The fallibility of technical controls

A piece apparently due to be published in Computer Weekly next Tuesday outlines a range of network security issues relating to mis-configuration of IT equipment, and then (almost as an afterthought) ends with the following:
"... security needs to be a mix of people, process and technology. The best security comes from having well-trained and motivated staff, who will not click on dodgy e-mail attachments, and will not be lured into spyware-infected websites. And like every other aspect of the security jigsaw, security training and awareness is not a one-off exercise. It needs to be a continuous programme of education, incentive and information."

The fact that IT systems and networks are misconfigured by people surely implies that security awareness programs need to include IT professionals?
More on network security and security awareness

Pretexting may be outlawed by US Senate

Way back in April, the US House of Representatives voted unanimously to ban "pretexting" but the draft law sat on the sidelines pending Senate committee discussions ... then the HP boardroom incident occurred ... and now suddenly the Senate looks likely to vote the pretexting law through on a fast-track procedure (provided nobody objects). Pretexting in general is already outlawed in California and throughout the US if used to obtain financial information.
More social engineering resources

419 scam nets $200k

If you're not a regular reader of the Manawatu Standard, you might have missed a sad story about a 71-year old New Zealand lady and her son having been taken in by 419 scammers to the tune of over $200,000 to date. Even with advice from the New Zealand police, still they play along. "The pair are trusting who they believe to be the Central Bank of Nigeria to 'investigate' the fraudulent email scam and have paid a further $10,000 for the privilege." Psychologists probably have a term for the situation the pair are in. Over the course of 18 months, they have fallen for the scam hook, line and sinker to the point that they barely even acknowledge the possibility of fraud that is as clear as day to most of us looking on. They forlornly hope that the last payment to the 'investigator's will bring a resolution, and if it doesn't, their natural inclination is to pay again, whether it's 'court fees' or 'late payment charges' or whatever.

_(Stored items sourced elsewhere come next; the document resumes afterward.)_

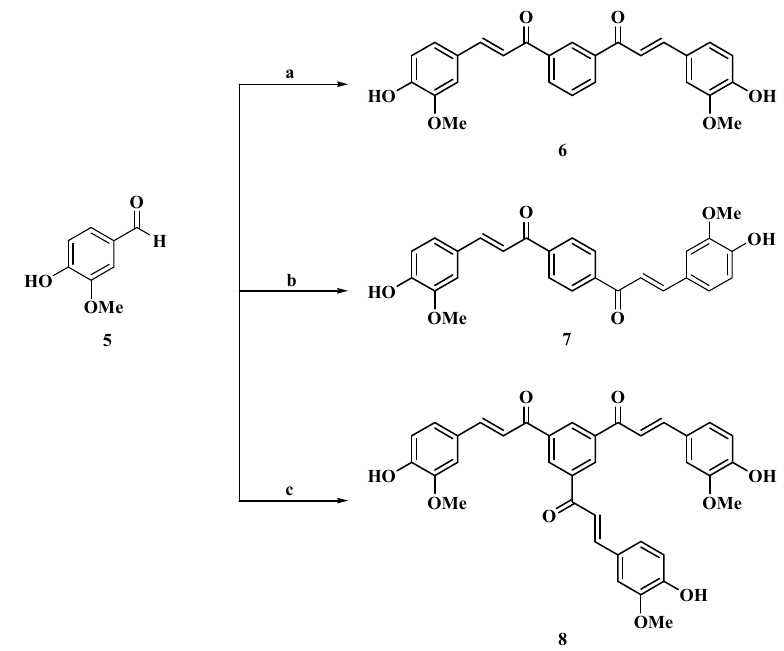
Table 1. Results of the molecular modelling study for benzylideneacetophenone derivatives.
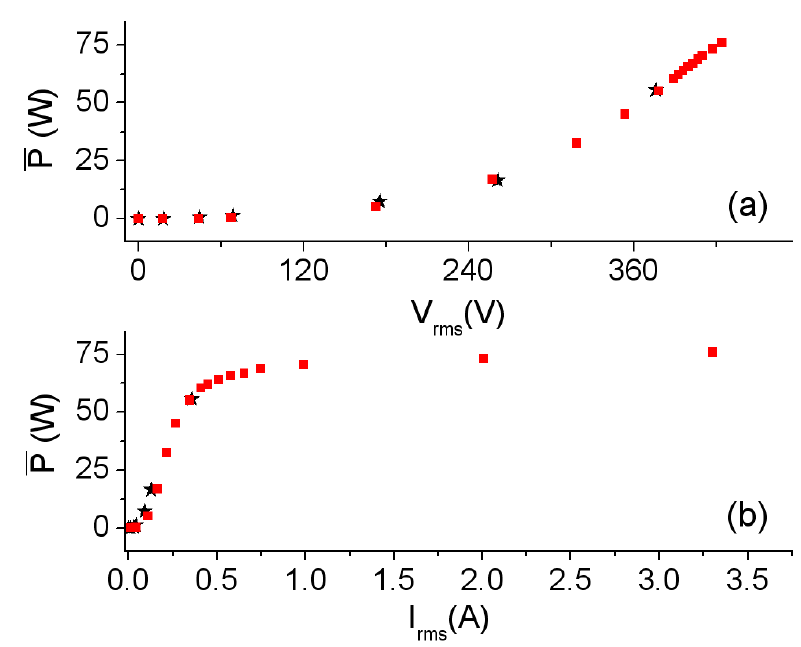
Figure 7. Results at 40 kHz. ( a ) P - V simulation ( – ■ –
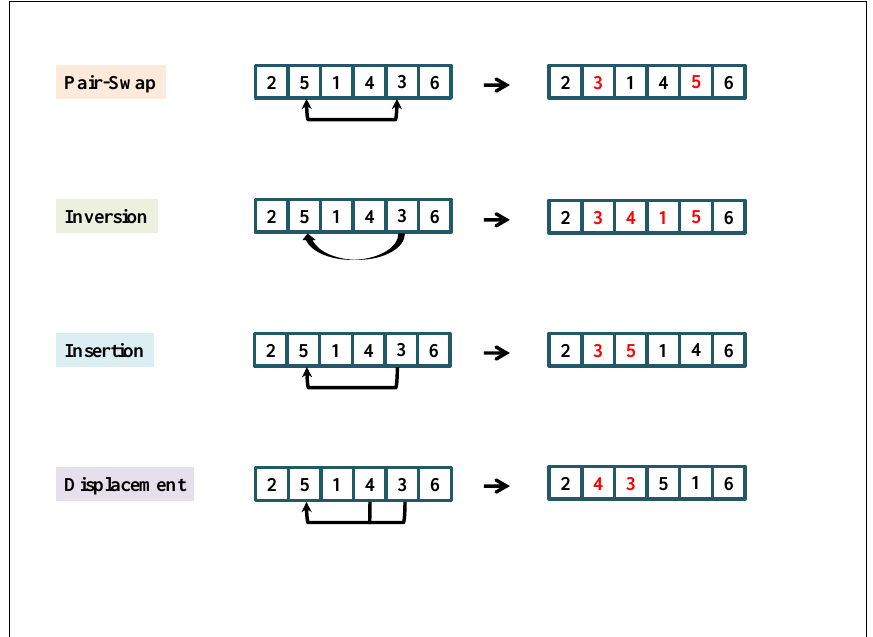
Figure 1. Examples of the different operations in the variable neighborhood search (VNS) local search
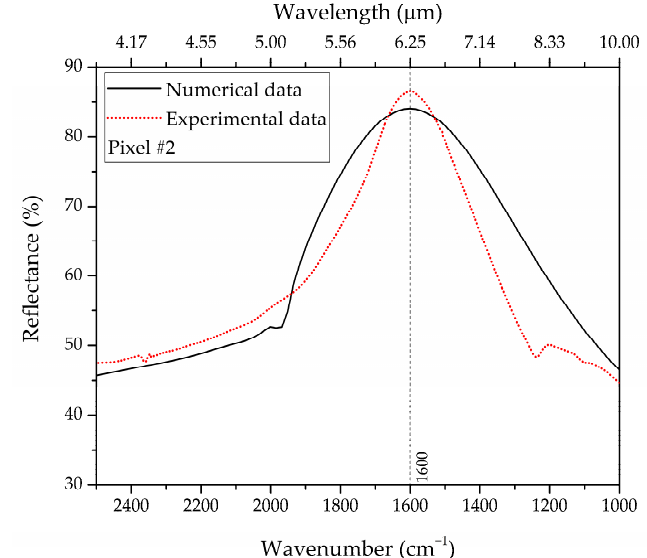
Figure 5. Comparison between numerical (black-solid curve) and experimental (red-dotted) reflectance responses pertaining to pixel #2 for naked NAs (no molecules adsorbed).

More links on IT fraud and social engineering

Dec 6, 2006

The dangers of social networking

Here’s a short security awareness video (low or high resolution) and article from the University of Delaware about the dangers of revealing too much information on ‘social networking’ sites such as MySpace, Friendster or FaceBook.
More social engineering and privacy links

Dec 1, 2006

The oh-so-helpful Help Desk

"'Phone Phishing', a method of stealing confidential information over telephone, is on a steady rise and awareness is the key to tackle it, according to security experts here. The most prevalent method of gaining access to personal data is the simple process of picking up a phone and calling a customer service call centre of a service provider, they said. Customer service agents are trained to "take care" of callers and often they are more than willing to help." So says a piece in India's Economic Times. I must say that, in my experience, security aware customer service agents (those first two words are vital!) can be one of the information security manager's strongest allies in the battle against social engineers. Through security awareness/training/education, coupled with proper management support and sensible policies, guidelines and procedures, IT Help/Service Desk workers should not only be permitted to refuse to service dubious callers, they should be actively encouraged to be careful.